Roasted coffee beans, the world's primary source of caffeine

Caffeine is found in many plant species, where it acts as a natural pesticide, with high caffeine levels being reported in seedlings that are still developing foliages, but are lacking mechanical protection;^[7] caffeine paralyzes and kills certain insects feeding upon the plant.^[8] High caffeine levels have also been found in the surrounding soil of coffee bean seedlings. It is therefore understood that caffeine has a natural function as both a natural pesticide and as an inhibitor of seed germination of other nearby coffee seedlings thus giving it a better chance of survival.^[9]

The most commonly used caffeine-containing plants are coffee, tea, and to a lesser extent cocoa.^[10] Less commonly used sources of caffeine include the yerba maté and guarana plants,^[11] which are sometimes used in the preparation of teas and energy drinks. Two of caffeine's alternative names, mateine and guaranine, are derived from the names of these plants.^[12][13] Some yerba mate enthusiasts assert that mateine is a stereoisomer of caffeine, which would make it a different substance altogether.^[11] This is not true because caffeine is an achiral molecule, and therefore has no enantiomers; nor does it have other stereoisomers.

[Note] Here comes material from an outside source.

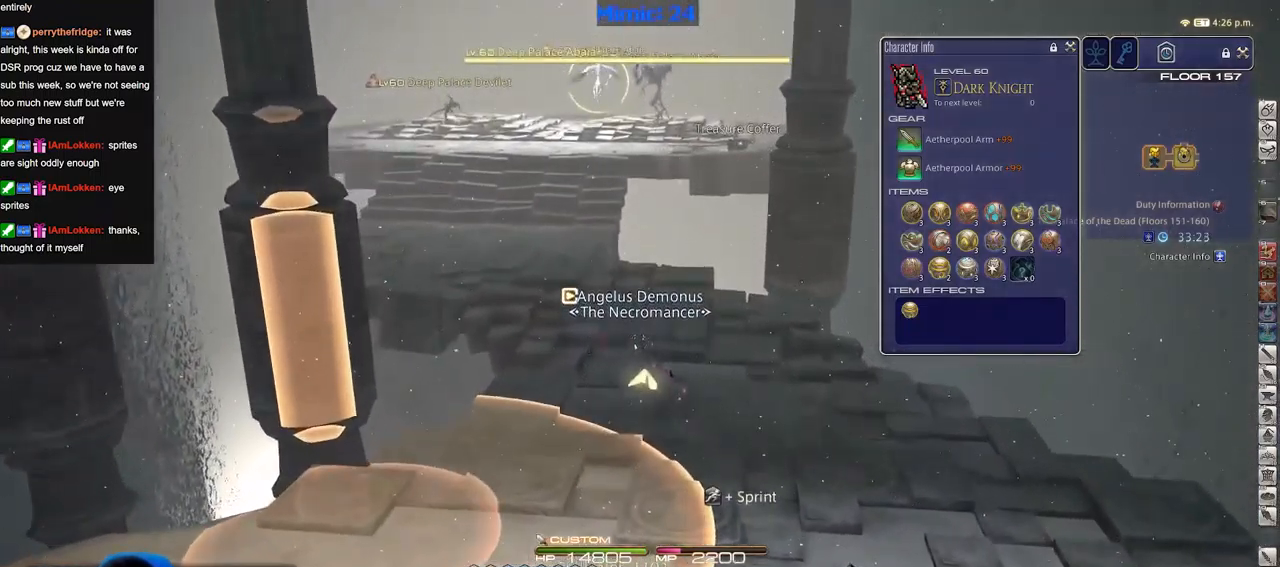
{"keys": [], "events": []}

The disparity in experience and effects between the various natural caffeine sources could be due to the fact that plant sources of caffeine also contain widely varying mixtures of other xanthine alkaloids, including the cardiac stimulants theophylline and theobromine and other substances such as polyphenols which can form insoluble complexes with caffeine.^[14]

The world's primary source of caffeine is the coffee "bean" (which is actually the seed of the coffee plant), from which coffee is brewed. Caffeine content in coffee varies widely depending on the type of coffee bean and the method of preparation used;^[15] even beans within a given bush can show variations in concentration. In general, one serving of coffee ranges from 40 milligrams, for a single shot (30 milliliters) of arabica-variety espresso, to about 100 milligrams for a cup (120 milliliters) of drip coffee. Generally, dark-roast coffee has less caffeine than lighter roasts because the roasting process reduces the bean's caffeine content.^[16][17] Arabica coffee normally contains less caffeine than the robusta variety.^[15] Coffee also contains trace amounts of theophylline, but no theobromine.

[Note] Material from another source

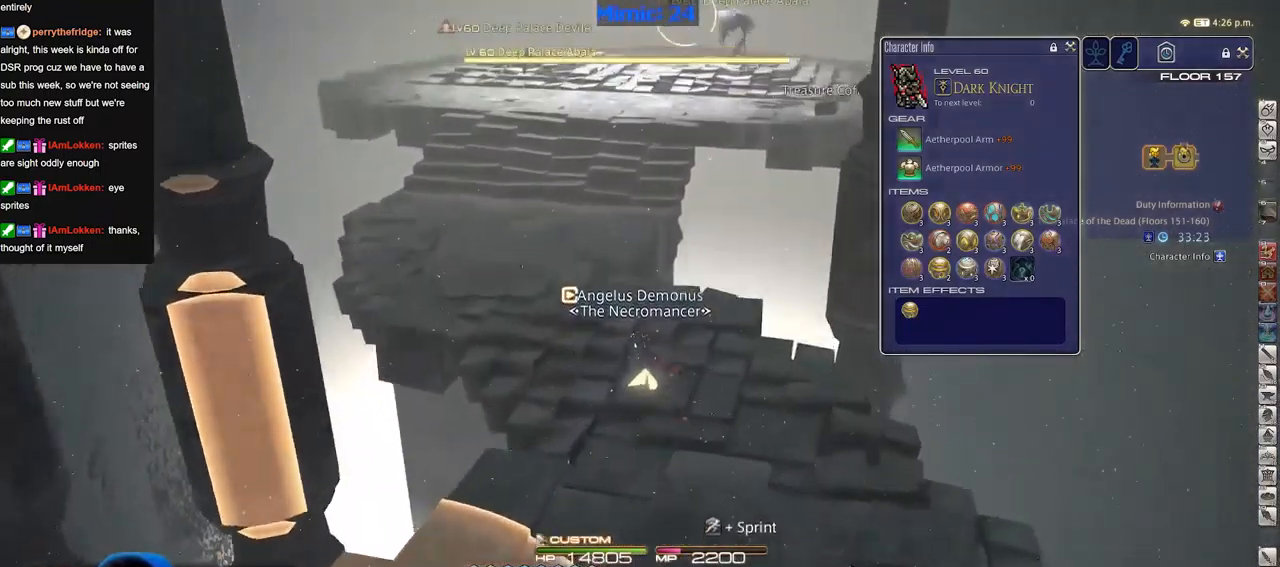
{"keys": [], "events": []}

Tea is another common source of caffeine. Although tea contains more caffeine than coffee, a typical serving contains much less, as tea is normally brewed much weaker. Besides strength of the brew, growing conditions, processing techniques and other variables also affect caffeine content. Certain types of tea may contain somewhat more caffeine than other teas. Tea contains small amounts of theobromine and slightly higher levels of theophylline than coffee. Preparation and many other factors have a significant impact on tea, and color is a very poor indicator of caffeine content.^[18] Teas like the pale Japanese green tea gyokuro, for example, contain far more caffeine than much darker teas like lapsang souchong, which has very little.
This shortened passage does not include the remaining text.